Fire chiefs from Homestead and Pittsburgh will tap into kegs of Fire Chief Ale (an extra bitter ale) at Rock Bottom, Waterfront, at 7 tonight to kick off a three-week promotion to benefit the Mercy Burn and Trauma Unit.
Firefighters will tend bar on Tuesdays and Thursdays through April 13.
On April 6 firehouses will compete in a Chili Cook Off, and pork lovers can dig into a pig roast in the Brewer's Lounge, both at 6 p.m.
Kid's Fire Safety Day, noon to 4 p.m. April 9 and a Bachelor and Bachelorette Auction (women bid on dates with area firefighters) at 7 p.m. April 13 round out the schedule.
Last year, the event raised $10,600 for the children's play area in the Mercy Burn Unit and a hospitality inn for parents.
Winning hearts
Congratulations to the editors of "The Heart of Pittsburgh II" for winning this year's prestigious Tabasco Community Cookbook Award, Mid-Atlantic region, given by the McIlhenny Company.
A sequel to "The Heart of Pittsburgh," which won the same award in 1998, the cookbook is published by the Parent Teacher Guild of Sacred Heart Elementary School, Shadyside, and contains 316 recipes that parents and volunteers tested and retested before including in the book.

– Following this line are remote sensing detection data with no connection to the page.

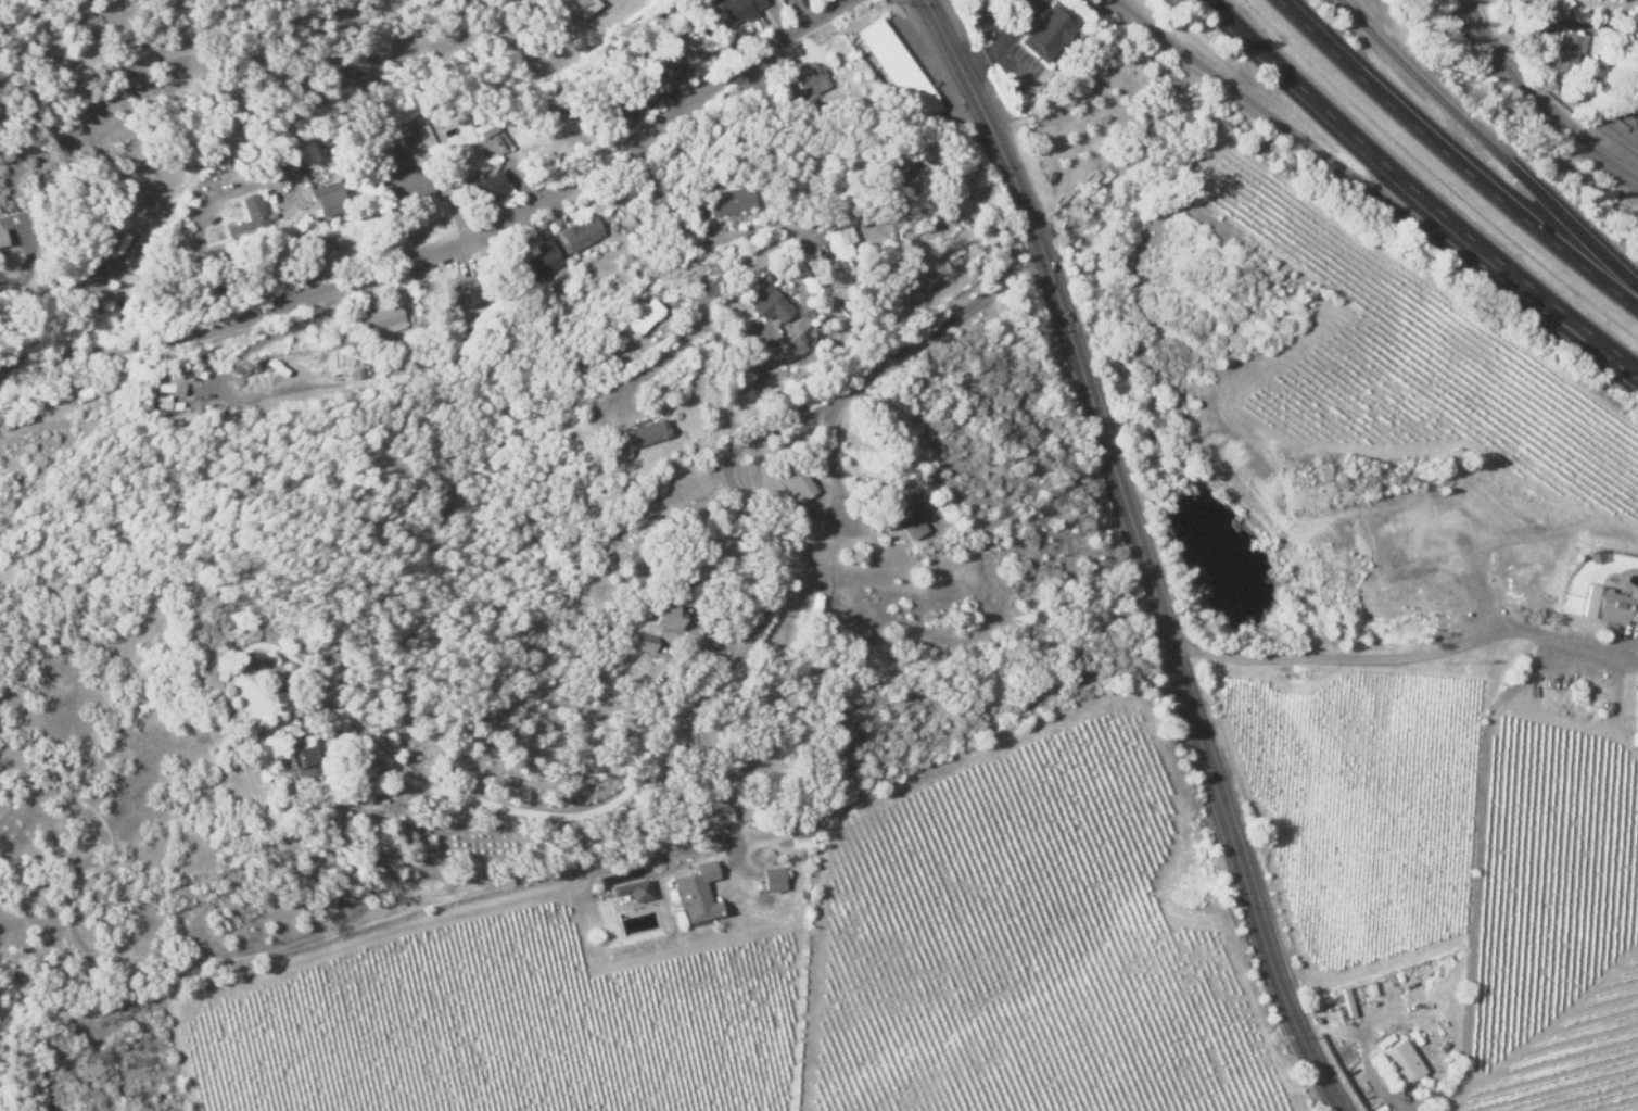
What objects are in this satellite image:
building: (737, 10)
building: (1048, 31)
building: (1567, 53)
building: (683, 56)
building: (898, 68)
building: (804, 78)
building: (1552, 87)
building: (632, 100)
road: (1535, 106)
building: (483, 124)
road: (1489, 144)
road: (1454, 160)
building: (401, 185)
building: (488, 187)
road: (1369, 196)
road: (1421, 197)
building: (325, 199)
building: (730, 201)
building: (249, 215)
building: (581, 233)
building: (840, 248)
road: (464, 253)
building: (539, 261)
building: (460, 289)
building: (767, 301)
building: (642, 315)
building: (384, 321)
building: (793, 346)
road: (412, 367)
building: (170, 388)
building: (162, 400)
building: (643, 433)
building: (794, 481)
building: (903, 514)
road: (1141, 552)
building: (632, 559)
building: (1525, 588)
building: (1429, 602)
building: (1608, 604)
building: (662, 615)
building: (642, 641)
road: (1412, 654)
road: (724, 669)
building: (274, 691)
building: (1635, 718)
road: (708, 790)
building: (797, 826)
building: (772, 879)
building: (632, 889)
building: (695, 893)
road: (1408, 1016)
building: (1399, 1064)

Like its predecessor, "The Heart of Pittsburgh II" features historical sketches and photos of 13 Pittsburgh neighborhoods,
You can find the book at more than 40 stores in the Pittsburgh area. Cost is $17.95. Details: 412-422-4466. Proceeds benefit the science and technology curriculum at Sacred Heart.
Up and coming
Christina Meyer, a high school senior from Boardman, Ohio, won first place in The Art Institute of Pittsburgh's regional Teen Chef scholarship competition March 11.
She'll now advance to the National Best Teen Chef competition in Fort Lauderdale April 29 for a chance at a $30,000 scholarship. The Art Institute staff is helping her prepare for this challenge.
Dip in
McGinnis Sisters will hold a cooking class on how to make dinner in a fondue pot Monday, 7 p.m. at The Melting Pot in Station Square. The three-course meal includes an appetizer, entree, dessert and one glass of wine. Cost is $45. Reservations: 412-858-7000 ext. 7.
Dry-aged beef
Giant Eagle is adding two Certified Angus dry-aged beef products to its meat department in select locations. The process of dry-aging beef significantly improves its flavor, texture and tenderness (and cost).
New on the market
Planter's -- Nut Lovers Mixes, combinations of popular nuts. For instance, Pistachio Lovers has pistachios (50 percent), cashews and almonds. Also comes in Cashew, Pecan and Macadamia Lovers. Our testers loved them all.
Schwebel's -- Whole Grain White, made with whole grain durum flour that has a lighter color than traditional whole-grain wheat flours and tastes like white bread. Youngstown-based Schwebel's, still a family-owned business, turns 100 this year. In 1906, a loaf of Schwebel's was 5 cents; today it's $2.89.
Knorr-Lipton -- Pasta Sides, made with whole grain (the buzzword this year) pasta. We tried the Alfredo with Creamy Parmesan and Romano Cheese Sauce (using chicken broth instead of water) and found it tasty and fast.
Passing muster
Mustard lovers: The Grand Champion Mustard at this year's World Wide Mustard Competition is "Dulcet Cuisine Madras Curry Mustard" from Lake Oswego, Ore.
More than 350 mustards from destinations as far away as Japan, France and Hawaii (and as close as Napa), were judged in 15 categories by food journalists and chefs as part of the 13th Annual Napa Valley Mustard Festival.
The last word
"A tale without love is like beef without mustard; an insipid dish." Anatole France, French writer.